When people screw up, they generally prefer not to think about it further. This mechanism is one of the reasons people end up screwing up in the same ways over and over.
Everyone behaves badly in their relationship from time to time. Think about the last time you behaved badly.
What was it like for your partner when you did that?
For example, you got frustrated with a task and went around the house swearing, stomping, and slamming doors. You rationalize “Well it wasn’t directed at my partner, I was just blowing off steam”.
But – what was it like to be on the other end of that?
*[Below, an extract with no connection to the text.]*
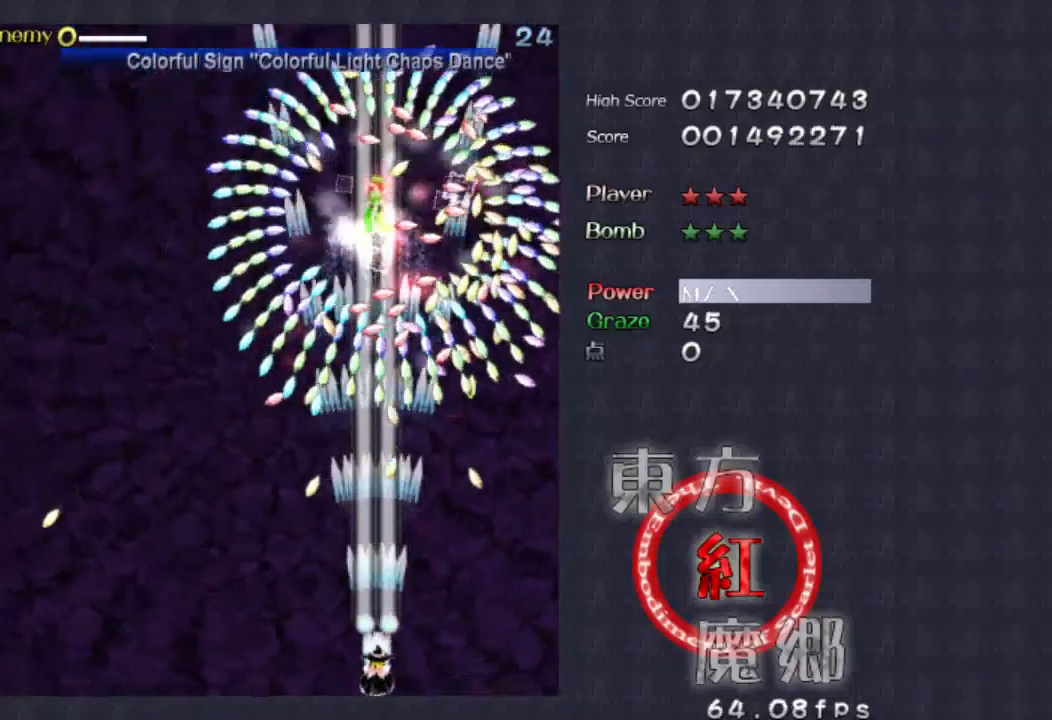
{"dt_ms": 500, "buttons": [], "left_stick": "left", "events": [[467, "left_stick", "left"]]}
Was it jarring for your partner? Did it make them feel on edge? Did they feel a bit scared (a natural reflex to hearing anger)? Did they feel lonely that you didn’t seem to be considering them? Did they feel nervous that the adult they rely on to be their pair in navigating the world seemed to be having a tantrum?
Did they have a sense of feeling helpless or out of control that wasn’t related to specific thoughts?
Note that this is NOT about how your partner SHOULD feel. Its about how they did feel. The two of you are a team so you need to deal with the reality of how to help each other.
The goal is to understand the feelings underneath any angry feelings. Try to understand the “soft emotion” elements – lonely, sad, disappointed, scared, on edge, powerless, hopeless etc.
When you told your partner they weren’t doing something right?
When you got impatient with them?
When you ignored them and carried on doing whatever you were doing?
The ability to do this type of perspective taking is an important skill for having a successful relationship.